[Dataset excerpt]

>> Start

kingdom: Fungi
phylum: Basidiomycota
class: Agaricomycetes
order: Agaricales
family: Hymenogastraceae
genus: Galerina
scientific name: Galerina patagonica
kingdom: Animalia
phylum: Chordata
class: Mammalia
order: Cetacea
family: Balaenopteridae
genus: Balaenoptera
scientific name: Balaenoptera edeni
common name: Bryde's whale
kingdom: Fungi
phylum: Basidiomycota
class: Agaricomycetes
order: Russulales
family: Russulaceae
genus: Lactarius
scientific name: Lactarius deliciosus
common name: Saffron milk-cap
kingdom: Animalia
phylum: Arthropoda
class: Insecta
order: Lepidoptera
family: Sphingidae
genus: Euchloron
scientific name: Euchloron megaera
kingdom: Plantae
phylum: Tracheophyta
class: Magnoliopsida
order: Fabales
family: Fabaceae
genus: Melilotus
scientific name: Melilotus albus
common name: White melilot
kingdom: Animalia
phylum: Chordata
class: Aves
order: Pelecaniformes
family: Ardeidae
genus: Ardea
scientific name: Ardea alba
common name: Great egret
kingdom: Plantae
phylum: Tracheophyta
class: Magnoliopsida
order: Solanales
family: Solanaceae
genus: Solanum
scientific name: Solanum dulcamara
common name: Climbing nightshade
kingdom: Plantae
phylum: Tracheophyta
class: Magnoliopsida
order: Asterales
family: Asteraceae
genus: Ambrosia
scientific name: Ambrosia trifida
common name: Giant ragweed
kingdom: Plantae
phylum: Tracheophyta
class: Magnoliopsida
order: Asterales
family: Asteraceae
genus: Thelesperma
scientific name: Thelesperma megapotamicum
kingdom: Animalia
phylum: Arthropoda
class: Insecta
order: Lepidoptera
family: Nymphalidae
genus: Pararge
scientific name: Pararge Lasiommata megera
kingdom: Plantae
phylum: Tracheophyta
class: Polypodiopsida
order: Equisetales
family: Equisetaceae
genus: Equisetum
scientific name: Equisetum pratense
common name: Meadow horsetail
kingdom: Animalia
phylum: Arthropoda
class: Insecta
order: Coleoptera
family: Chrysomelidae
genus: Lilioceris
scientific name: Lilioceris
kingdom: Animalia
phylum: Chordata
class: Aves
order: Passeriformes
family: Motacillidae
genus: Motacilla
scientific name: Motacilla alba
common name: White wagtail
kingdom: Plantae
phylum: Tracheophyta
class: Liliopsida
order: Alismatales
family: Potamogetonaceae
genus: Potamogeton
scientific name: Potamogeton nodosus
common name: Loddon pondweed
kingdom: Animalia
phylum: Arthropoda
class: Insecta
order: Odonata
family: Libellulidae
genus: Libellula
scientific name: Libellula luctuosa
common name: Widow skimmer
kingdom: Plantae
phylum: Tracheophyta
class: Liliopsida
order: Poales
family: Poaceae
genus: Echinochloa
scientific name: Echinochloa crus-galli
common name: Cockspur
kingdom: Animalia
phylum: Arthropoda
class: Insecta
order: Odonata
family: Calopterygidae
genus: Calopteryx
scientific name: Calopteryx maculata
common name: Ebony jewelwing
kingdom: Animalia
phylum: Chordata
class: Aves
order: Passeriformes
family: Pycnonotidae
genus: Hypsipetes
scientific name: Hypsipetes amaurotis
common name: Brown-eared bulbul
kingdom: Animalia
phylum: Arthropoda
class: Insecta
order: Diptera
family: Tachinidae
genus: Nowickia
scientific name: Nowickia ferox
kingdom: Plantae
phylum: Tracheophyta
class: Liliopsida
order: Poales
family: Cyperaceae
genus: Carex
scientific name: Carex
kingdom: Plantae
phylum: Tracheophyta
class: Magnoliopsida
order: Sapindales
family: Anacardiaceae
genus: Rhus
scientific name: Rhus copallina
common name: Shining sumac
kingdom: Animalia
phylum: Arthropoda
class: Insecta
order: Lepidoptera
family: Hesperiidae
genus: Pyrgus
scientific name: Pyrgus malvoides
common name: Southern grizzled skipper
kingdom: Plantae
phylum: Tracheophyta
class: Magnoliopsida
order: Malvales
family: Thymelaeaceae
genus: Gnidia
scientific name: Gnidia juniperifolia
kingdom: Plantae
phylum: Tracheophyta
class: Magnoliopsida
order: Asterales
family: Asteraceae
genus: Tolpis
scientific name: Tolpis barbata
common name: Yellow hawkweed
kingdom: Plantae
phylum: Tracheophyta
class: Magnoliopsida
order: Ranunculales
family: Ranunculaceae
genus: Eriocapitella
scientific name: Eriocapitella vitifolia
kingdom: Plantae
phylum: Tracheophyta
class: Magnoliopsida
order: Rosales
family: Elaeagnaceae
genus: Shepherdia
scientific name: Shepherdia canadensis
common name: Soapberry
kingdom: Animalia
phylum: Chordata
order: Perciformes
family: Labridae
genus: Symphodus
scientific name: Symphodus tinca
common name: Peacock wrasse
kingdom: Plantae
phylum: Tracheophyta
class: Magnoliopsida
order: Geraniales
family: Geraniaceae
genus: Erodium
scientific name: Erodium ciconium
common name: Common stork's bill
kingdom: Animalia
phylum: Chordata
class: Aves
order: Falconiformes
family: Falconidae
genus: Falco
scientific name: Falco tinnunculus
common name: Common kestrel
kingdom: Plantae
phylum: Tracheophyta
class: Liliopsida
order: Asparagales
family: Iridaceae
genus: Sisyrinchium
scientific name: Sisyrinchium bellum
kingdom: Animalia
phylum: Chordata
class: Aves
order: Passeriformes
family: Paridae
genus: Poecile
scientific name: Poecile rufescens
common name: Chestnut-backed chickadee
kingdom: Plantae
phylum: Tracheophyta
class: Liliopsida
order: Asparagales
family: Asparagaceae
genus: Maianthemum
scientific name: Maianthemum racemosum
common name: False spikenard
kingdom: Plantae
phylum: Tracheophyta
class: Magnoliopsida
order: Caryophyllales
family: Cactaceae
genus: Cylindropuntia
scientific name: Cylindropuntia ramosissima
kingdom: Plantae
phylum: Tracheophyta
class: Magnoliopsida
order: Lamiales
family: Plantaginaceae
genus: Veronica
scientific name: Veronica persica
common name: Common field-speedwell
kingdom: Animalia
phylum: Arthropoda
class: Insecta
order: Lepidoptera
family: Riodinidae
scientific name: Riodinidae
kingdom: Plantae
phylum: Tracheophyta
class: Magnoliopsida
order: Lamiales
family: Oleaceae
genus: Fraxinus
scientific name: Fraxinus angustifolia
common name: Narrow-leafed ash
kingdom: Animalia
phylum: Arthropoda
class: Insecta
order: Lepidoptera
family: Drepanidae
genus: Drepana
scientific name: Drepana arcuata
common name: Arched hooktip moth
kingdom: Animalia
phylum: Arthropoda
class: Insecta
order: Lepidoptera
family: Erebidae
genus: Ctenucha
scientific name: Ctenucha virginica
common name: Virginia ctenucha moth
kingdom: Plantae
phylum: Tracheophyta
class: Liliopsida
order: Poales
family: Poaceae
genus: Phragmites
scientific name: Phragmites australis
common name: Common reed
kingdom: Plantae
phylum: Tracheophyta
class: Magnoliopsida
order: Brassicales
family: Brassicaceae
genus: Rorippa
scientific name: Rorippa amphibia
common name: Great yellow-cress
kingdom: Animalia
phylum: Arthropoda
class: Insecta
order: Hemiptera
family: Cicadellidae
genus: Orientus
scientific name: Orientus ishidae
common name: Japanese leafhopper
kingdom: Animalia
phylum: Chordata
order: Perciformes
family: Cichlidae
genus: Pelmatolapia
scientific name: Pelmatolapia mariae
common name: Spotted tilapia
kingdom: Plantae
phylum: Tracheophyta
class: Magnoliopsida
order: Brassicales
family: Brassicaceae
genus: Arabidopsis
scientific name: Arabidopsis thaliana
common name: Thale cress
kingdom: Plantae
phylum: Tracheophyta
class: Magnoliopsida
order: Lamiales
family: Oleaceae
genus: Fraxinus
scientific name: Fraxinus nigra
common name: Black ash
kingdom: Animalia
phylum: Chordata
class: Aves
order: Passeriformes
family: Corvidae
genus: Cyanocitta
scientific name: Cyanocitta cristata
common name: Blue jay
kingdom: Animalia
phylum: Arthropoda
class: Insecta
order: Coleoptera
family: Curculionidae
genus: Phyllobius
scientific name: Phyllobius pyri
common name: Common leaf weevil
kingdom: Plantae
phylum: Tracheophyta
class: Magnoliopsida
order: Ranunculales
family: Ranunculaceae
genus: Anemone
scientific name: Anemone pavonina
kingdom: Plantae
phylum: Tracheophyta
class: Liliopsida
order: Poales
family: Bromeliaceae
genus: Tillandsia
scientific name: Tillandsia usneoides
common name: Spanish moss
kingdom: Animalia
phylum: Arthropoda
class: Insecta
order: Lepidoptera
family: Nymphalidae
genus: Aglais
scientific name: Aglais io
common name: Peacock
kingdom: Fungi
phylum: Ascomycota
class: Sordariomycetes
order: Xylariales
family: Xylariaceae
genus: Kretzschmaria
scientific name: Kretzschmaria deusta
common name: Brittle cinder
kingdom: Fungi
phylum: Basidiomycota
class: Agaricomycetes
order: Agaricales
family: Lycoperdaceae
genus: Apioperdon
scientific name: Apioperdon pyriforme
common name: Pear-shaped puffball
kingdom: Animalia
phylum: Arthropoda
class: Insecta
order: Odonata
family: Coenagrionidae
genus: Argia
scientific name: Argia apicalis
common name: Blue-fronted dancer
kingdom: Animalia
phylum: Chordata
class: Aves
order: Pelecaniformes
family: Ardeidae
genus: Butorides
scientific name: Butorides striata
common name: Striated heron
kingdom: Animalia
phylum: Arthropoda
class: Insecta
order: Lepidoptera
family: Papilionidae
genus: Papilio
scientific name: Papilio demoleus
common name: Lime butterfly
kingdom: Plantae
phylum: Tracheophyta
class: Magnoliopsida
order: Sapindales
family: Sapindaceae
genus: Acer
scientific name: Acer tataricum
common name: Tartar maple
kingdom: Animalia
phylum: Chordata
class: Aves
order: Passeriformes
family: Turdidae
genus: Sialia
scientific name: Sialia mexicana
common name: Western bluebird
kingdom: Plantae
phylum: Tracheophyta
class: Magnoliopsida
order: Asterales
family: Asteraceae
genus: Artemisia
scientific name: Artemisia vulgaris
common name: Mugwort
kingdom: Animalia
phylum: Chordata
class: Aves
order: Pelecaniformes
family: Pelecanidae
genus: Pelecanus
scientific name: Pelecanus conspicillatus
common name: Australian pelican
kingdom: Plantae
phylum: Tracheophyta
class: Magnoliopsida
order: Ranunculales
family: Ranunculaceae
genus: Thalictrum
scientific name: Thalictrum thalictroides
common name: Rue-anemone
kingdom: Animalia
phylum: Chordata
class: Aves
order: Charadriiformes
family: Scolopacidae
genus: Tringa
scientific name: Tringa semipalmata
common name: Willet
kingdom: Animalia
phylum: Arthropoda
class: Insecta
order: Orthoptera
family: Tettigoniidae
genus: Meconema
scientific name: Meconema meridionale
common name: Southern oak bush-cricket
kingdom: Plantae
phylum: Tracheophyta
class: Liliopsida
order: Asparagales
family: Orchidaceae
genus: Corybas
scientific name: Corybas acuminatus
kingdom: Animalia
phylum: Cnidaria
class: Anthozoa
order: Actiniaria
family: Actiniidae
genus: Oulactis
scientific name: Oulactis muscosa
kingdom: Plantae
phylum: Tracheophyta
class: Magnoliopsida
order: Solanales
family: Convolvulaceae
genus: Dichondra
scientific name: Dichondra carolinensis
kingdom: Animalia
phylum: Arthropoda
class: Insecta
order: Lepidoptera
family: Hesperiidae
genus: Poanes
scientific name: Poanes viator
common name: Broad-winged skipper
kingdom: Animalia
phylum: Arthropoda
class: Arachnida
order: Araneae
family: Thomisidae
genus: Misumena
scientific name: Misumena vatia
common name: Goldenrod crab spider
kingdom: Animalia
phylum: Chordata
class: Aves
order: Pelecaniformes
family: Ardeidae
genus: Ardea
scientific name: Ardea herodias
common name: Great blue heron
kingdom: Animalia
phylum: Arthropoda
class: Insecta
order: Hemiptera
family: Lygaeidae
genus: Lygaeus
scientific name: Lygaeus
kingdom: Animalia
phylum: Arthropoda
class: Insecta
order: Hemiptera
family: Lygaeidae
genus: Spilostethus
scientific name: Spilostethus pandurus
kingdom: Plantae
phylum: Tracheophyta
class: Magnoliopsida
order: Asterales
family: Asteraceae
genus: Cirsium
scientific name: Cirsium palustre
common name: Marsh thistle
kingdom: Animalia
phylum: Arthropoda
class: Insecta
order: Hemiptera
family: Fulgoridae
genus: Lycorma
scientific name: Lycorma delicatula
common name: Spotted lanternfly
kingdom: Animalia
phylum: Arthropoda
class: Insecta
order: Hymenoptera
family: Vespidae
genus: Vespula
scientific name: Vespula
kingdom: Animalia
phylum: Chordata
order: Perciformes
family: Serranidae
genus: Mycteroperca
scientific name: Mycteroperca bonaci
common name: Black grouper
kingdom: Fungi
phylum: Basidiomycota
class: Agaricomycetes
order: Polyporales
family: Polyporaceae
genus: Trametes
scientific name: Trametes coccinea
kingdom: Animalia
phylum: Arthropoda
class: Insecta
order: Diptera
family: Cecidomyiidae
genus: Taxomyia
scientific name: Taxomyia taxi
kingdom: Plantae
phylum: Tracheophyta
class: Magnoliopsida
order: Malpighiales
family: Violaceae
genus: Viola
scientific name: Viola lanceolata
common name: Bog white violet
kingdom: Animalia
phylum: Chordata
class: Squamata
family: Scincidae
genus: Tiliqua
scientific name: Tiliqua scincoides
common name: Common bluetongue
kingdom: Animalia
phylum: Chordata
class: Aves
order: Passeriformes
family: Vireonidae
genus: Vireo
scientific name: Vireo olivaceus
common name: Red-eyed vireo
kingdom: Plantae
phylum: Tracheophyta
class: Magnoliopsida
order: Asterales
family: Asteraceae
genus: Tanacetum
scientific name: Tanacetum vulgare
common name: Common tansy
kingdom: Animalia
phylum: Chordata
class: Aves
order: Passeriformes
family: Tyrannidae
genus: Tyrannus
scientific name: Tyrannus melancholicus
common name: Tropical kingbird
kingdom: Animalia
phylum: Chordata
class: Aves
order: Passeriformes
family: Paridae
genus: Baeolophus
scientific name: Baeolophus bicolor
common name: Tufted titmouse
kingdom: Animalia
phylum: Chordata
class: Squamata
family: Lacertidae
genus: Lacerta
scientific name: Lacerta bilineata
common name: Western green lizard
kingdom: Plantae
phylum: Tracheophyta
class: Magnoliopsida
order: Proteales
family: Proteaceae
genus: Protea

>> End

Reproduce the part of the records that opens with the line containing "scientific name: Euchloron megaera" and closes with the line containing "genus: Potamogeton", replacing every "common name" with "vernacular name" and changing nothing else. Give only those lines.

WRITTEN RESPONSE:
scientific name: Euchloron megaera
kingdom: Plantae
phylum: Tracheophyta
class: Magnoliopsida
order: Fabales
family: Fabaceae
genus: Melilotus
scientific name: Melilotus albus
vernacular name: White melilot
kingdom: Animalia
phylum: Chordata
class: Aves
order: Pelecaniformes
family: Ardeidae
genus: Ardea
scientific name: Ardea alba
vernacular name: Great egret
kingdom: Plantae
phylum: Tracheophyta
class: Magnoliopsida
order: Solanales
family: Solanaceae
genus: Solanum
scientific name: Solanum dulcamara
vernacular name: Climbing nightshade
kingdom: Plantae
phylum: Tracheophyta
class: Magnoliopsida
order: Asterales
family: Asteraceae
genus: Ambrosia
scientific name: Ambrosia trifida
vernacular name: Giant ragweed
kingdom: Plantae
phylum: Tracheophyta
class: Magnoliopsida
order: Asterales
family: Asteraceae
genus: Thelesperma
scientific name: Thelesperma megapotamicum
kingdom: Animalia
phylum: Arthropoda
class: Insecta
order: Lepidoptera
family: Nymphalidae
genus: Pararge
scientific name: Pararge Lasiommata megera
kingdom: Plantae
phylum: Tracheophyta
class: Polypodiopsida
order: Equisetales
family: Equisetaceae
genus: Equisetum
scientific name: Equisetum pratense
vernacular name: Meadow horsetail
kingdom: Animalia
phylum: Arthropoda
class: Insecta
order: Coleoptera
family: Chrysomelidae
genus: Lilioceris
scientific name: Lilioceris
kingdom: Animalia
phylum: Chordata
class: Aves
order: Passeriformes
family: Motacillidae
genus: Motacilla
scientific name: Motacilla alba
vernacular name: White wagtail
kingdom: Plantae
phylum: Tracheophyta
class: Liliopsida
order: Alismatales
family: Potamogetonaceae
genus: Potamogeton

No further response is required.